Would agreeing to divorce like saying on an instant messenger that "i agree to joint custody" Considered a legal document? My wife is telling me that she can use that as me agreeing.

Just curious. We live in TN, and shes overseas.

EXAMPLE 

RX7Marsh (10:26:03 PM): I agree to joint custody.


----------



## swedish (Mar 6, 2008)

I am not an attorney, but I believe the only agreement that is official is the signed divorce agreement...up until that point, I believe everything talked about is still up for negotiation.


----------



## justean (May 28, 2008)

swedish said:


> I am not an attorney, but I believe the only agreement that is official is the signed divorce agreement...up until that point, I believe everything talked about is still up for negotiation.


im in agreeance with this. but having been though a divorce myself, everything that was said before negotiation is nul and void. but this was my case.


----------



## swedish (Mar 6, 2008)

I think we are in agreement...I believe everything said prior to the written document does not have any legal bearing...only the final signed divorce decree with the seal of the court is official and most are worded such that any side-bar agreements (before or after this document) are not binding.


----------



## jonnydee (Jan 14, 2009)

Whew! Good to know. I've written long emails responding to her I agreed that I had caused her pain, etc etc. Naturally I was in bargaining mode (plus truly sorry for things I did 24 years ago) hoping that I was placating her anger and help us find a way to mend our fences. I'm glad those mea culpas won't be able to be used against me. 

jd


----------



## swedish (Mar 6, 2008)

When I spoke of legal bearing, I was referring to the details of an impending divorce (child support, visitation, custody, etc.) Those things can go back and forth but until the divorce decree is signed and sealed by the courts, it is up for discussion...nothing in stone from a legal standpoint. Again, not a lawyer, but this is how it played out in my case.
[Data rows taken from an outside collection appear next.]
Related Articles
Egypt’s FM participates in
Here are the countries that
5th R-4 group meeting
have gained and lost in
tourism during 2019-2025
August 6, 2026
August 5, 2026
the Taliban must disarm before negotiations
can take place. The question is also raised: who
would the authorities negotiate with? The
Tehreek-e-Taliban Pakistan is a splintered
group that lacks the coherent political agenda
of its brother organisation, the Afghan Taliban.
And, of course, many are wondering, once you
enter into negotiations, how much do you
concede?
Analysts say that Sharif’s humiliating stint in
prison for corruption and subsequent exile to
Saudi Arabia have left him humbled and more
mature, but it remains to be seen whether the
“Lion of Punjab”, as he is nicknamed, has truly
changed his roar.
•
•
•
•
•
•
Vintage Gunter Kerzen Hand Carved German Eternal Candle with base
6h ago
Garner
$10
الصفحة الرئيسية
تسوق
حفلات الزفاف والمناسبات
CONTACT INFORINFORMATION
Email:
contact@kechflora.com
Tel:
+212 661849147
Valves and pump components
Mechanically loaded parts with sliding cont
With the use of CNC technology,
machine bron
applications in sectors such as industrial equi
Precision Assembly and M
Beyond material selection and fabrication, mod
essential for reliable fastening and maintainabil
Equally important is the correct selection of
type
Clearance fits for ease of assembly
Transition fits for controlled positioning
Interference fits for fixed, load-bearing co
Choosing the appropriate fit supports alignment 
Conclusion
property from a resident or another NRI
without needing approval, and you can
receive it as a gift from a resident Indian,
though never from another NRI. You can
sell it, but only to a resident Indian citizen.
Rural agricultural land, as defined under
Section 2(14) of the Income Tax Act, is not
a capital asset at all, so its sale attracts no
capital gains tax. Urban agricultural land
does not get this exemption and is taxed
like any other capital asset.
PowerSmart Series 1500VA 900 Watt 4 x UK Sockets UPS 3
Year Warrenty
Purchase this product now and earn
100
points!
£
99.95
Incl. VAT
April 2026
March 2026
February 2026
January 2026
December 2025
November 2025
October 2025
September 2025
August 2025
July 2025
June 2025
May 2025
Grounds for divorce is another story, but typically irreconcilable differences is used as grounds when there is otherwise no abuse, infidelity, etc. I have no idea if or how taking blame would affect things going forward. My ex and I used a mediator so we met with her and came to an agreement so I did not experience a messy divorce where these things came up.


----------



## solsticebeast (Feb 17, 2009)

Actually any agreement that you two are willing to draft up, sign, and have witnesses present and also sign to verify that the agreement took place is acceptable in court. It's not just anything that's drafted through the legal process such as divorce decrees.

Courts will look more favorably on the agreement though if the witness is a notary and it has their seal on it.


----------